======== SOURCE INFORMATION

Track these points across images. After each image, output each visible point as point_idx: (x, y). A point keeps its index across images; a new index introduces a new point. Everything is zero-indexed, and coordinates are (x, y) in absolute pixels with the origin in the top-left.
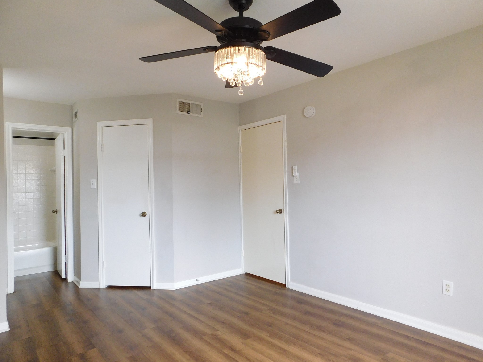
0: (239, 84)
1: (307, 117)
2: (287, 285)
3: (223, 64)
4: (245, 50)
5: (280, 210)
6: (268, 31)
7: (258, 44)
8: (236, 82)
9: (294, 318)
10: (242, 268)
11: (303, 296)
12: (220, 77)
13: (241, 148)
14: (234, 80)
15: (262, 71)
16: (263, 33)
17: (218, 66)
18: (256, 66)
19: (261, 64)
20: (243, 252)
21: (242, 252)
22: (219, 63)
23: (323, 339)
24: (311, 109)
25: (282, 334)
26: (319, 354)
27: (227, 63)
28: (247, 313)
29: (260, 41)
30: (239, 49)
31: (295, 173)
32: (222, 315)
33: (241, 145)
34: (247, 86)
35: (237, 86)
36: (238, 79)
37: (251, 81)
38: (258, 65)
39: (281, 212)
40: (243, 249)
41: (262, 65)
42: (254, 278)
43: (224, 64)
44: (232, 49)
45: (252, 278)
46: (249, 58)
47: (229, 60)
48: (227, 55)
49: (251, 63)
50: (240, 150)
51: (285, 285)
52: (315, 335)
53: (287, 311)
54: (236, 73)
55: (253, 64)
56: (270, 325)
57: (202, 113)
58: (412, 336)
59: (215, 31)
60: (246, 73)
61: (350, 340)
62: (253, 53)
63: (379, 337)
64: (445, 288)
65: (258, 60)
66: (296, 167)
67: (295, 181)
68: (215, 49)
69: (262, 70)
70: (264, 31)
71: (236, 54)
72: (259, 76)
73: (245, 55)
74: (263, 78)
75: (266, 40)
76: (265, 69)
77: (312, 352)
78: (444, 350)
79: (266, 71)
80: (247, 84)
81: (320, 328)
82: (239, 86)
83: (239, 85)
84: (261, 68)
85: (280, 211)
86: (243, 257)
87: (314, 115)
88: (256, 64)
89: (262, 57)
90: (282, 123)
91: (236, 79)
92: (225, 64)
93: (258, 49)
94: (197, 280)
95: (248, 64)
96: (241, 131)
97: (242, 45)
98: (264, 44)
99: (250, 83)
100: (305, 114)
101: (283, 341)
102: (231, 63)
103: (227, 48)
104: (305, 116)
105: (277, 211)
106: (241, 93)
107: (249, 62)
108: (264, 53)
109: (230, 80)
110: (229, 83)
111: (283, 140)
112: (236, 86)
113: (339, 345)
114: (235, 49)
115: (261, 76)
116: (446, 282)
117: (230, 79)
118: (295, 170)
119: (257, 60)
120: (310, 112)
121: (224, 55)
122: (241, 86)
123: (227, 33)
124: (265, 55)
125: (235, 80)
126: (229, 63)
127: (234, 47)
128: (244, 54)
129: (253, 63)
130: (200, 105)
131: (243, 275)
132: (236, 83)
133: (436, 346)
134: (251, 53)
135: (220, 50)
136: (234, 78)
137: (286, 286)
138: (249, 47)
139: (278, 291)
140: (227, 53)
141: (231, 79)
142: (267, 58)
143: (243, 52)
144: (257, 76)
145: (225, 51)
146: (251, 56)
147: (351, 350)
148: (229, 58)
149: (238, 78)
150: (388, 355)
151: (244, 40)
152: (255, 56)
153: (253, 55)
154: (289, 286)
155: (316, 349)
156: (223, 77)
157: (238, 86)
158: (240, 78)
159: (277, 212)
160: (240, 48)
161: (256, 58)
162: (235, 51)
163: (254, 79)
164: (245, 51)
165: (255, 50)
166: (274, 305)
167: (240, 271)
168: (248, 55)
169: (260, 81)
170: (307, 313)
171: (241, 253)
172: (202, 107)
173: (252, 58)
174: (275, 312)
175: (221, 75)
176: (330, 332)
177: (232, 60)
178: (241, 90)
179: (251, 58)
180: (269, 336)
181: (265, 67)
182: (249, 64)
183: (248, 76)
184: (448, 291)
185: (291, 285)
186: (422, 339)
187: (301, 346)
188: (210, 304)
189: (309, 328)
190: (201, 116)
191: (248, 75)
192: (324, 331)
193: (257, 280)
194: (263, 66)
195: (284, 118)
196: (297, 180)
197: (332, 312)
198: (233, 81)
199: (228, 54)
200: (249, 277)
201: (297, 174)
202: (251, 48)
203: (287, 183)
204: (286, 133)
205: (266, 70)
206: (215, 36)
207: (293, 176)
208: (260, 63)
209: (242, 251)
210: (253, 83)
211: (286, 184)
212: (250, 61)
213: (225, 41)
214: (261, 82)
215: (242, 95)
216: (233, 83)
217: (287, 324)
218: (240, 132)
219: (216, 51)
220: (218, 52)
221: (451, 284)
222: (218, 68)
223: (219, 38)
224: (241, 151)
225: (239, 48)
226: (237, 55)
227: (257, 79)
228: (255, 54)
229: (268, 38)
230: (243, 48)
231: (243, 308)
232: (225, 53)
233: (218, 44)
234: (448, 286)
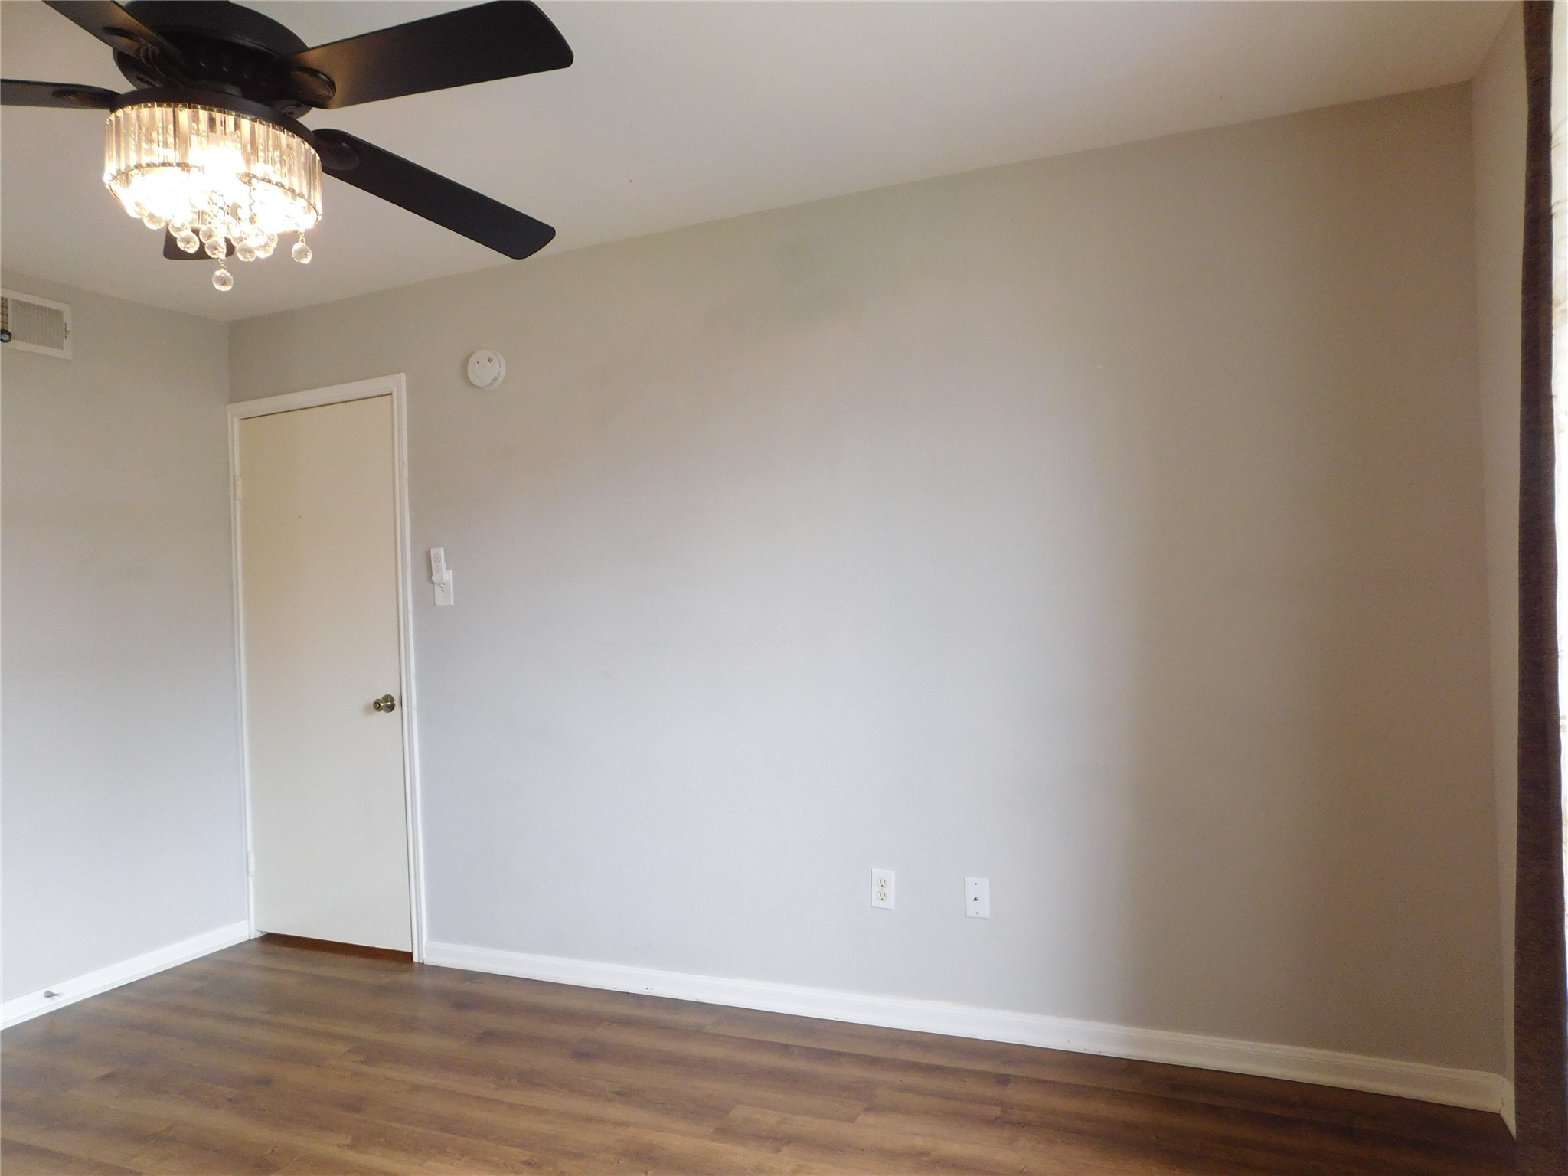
0: (216, 249)
1: (477, 387)
2: (419, 952)
3: (144, 165)
4: (237, 126)
5: (388, 698)
6: (327, 71)
7: (292, 113)
8: (203, 241)
9: (443, 1063)
10: (249, 917)
11: (474, 982)
12: (132, 211)
13: (239, 483)
14: (196, 232)
15: (305, 213)
16: (307, 77)
17: (123, 169)
18: (286, 193)
19: (301, 186)
20: (252, 859)
21: (247, 862)
22: (127, 157)
23: (539, 1111)
24: (490, 360)
25: (396, 1125)
26: (528, 1163)
27: (163, 165)
28: (264, 1082)
29: (298, 106)
30: (212, 121)
31: (439, 571)
32: (161, 1110)
33: (237, 472)
34: (246, 260)
35: (209, 254)
36: (210, 229)
37: (263, 244)
38: (289, 190)
39: (391, 708)
40: (250, 848)
41: (305, 192)
42: (295, 947)
43: (148, 165)
44: (184, 114)
45: (287, 950)
46: (252, 157)
47: (172, 155)
48: (161, 131)
49: (263, 180)
50: (235, 490)
51: (410, 955)
52: (512, 1106)
53: (421, 1042)
54: (203, 206)
55: (269, 181)
56: (354, 1105)
57: (68, 343)
58: (798, 1042)
59: (107, 32)
60: (244, 213)
61: (625, 1095)
62: (270, 142)
63: (707, 1067)
64: (876, 889)
65: (290, 170)
66: (442, 551)
67: (440, 600)
68: (109, 101)
69: (306, 210)
70: (314, 72)
71: (198, 133)
72: (296, 228)
73: (239, 146)
74: (310, 236)
75: (322, 104)
76: (319, 207)
77: (505, 1164)
78: (874, 1062)
79: (322, 215)
80: (250, 251)
81: (530, 1079)
82: (216, 257)
83: (216, 252)
84: (301, 203)
85: (386, 701)
86: (250, 878)
87: (500, 379)
88: (284, 183)
89: (305, 164)
90: (392, 401)
91: (203, 228)
92: (155, 165)
93: (290, 134)
94: (50, 995)
95: (249, 183)
96: (236, 420)
97: (225, 106)
98: (315, 119)
99: (258, 248)
100: (471, 377)
101: (403, 1150)
102: (179, 165)
103: (160, 106)
104: (469, 383)
105: (375, 703)
106: (224, 283)
107: (253, 171)
108: (313, 151)
109: (179, 230)
110: (175, 239)
111: (397, 461)
112: (201, 254)
113: (590, 1120)
114: (194, 116)
115: (302, 230)
116: (878, 873)
117: (178, 225)
118: (438, 560)
119: (285, 170)
120: (489, 369)
121: (147, 132)
122: (222, 256)
123: (157, 51)
124: (318, 158)
125: (201, 232)
126: (170, 165)
127: (190, 108)
128: (233, 141)
129: (271, 178)
130: (58, 314)
131: (254, 945)
132: (202, 245)
133: (857, 1056)
134: (260, 141)
135: (128, 109)
136: (196, 225)
137: (416, 959)
138: (254, 117)
139: (385, 979)
140: (160, 125)
141: (183, 225)
142: (325, 170)
143: (227, 130)
144: (288, 227)
145: (152, 117)
146: (261, 154)
147: (626, 1125)
148: (172, 146)
149: (212, 227)
150: (732, 1114)
151: (232, 90)
152: (277, 153)
153: (271, 149)
154: (424, 957)
155: (515, 1151)
156: (146, 213)
157: (213, 256)
158: (221, 230)
159: (377, 706)
160: (218, 116)
161: (282, 163)
162: (194, 125)
163: (276, 237)
164: (237, 132)
165: (278, 132)
166: (370, 1033)
167: (242, 930)
168: (249, 146)
169: (297, 247)
170: (488, 1036)
171: (245, 866)
172: (67, 319)
173: (265, 161)
174: (375, 1054)
175: (137, 204)
176: (565, 1085)
177: (185, 154)
178: (223, 270)
179: (261, 160)
180: (350, 1147)
181: (317, 199)
182: (254, 181)
183: (251, 222)
184: (883, 897)
185: (429, 951)
186: (824, 1046)
187: (464, 1152)
188: (107, 1078)
189: (493, 1086)
190: (66, 352)
191: (252, 219)
192: (541, 1085)
193: (306, 953)
194: (310, 196)
195: (398, 383)
196: (446, 597)
197: (569, 1016)
198: (187, 233)
199: (165, 129)
200: (277, 948)
201: (445, 575)
202: (260, 123)
203: (410, 607)
204: (405, 437)
205: (321, 212)
206: (107, 52)
207: (432, 582)
208: (299, 183)
209: (247, 857)
210: (270, 253)
211: (407, 610)
212: (259, 168)
213: (153, 78)
214: (302, 253)
215: (227, 288)
216: (188, 243)
217: (418, 1088)
218: (236, 426)
219: (113, 109)
220: (120, 113)
221: (890, 875)
222: (124, 176)
223: (124, 61)
224: (239, 493)
225: (210, 115)
226: (204, 139)
227: (287, 240)
228: (277, 146)
229: (330, 98)
230: (230, 119)
231: (248, 1067)
232: (152, 125)
233: (122, 85)
234: (883, 883)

================

**ABOUT THIS EXERCISE:**
Set down again, exactly, the lines of the material above from its first line to the one with "33: (241, 145)", inclusive. Leave the pictures out.

**WRITTEN SOLUTION:**
Track these points across images. After each image, output each visible point as point_idx: (x, y). A point keeps its index across images; a new index introduces a new point. Everything is zero-indexed, and coordinates are (x, y) in absolute pixels with the origin in the top-left.
0: (239, 84)
1: (307, 117)
2: (287, 285)
3: (223, 64)
4: (245, 50)
5: (280, 210)
6: (268, 31)
7: (258, 44)
8: (236, 82)
9: (294, 318)
10: (242, 268)
11: (303, 296)
12: (220, 77)
13: (241, 148)
14: (234, 80)
15: (262, 71)
16: (263, 33)
17: (218, 66)
18: (256, 66)
19: (261, 64)
20: (243, 252)
21: (242, 252)
22: (219, 63)
23: (323, 339)
24: (311, 109)
25: (282, 334)
26: (319, 354)
27: (227, 63)
28: (247, 313)
29: (260, 41)
30: (239, 49)
31: (295, 173)
32: (222, 315)
33: (241, 145)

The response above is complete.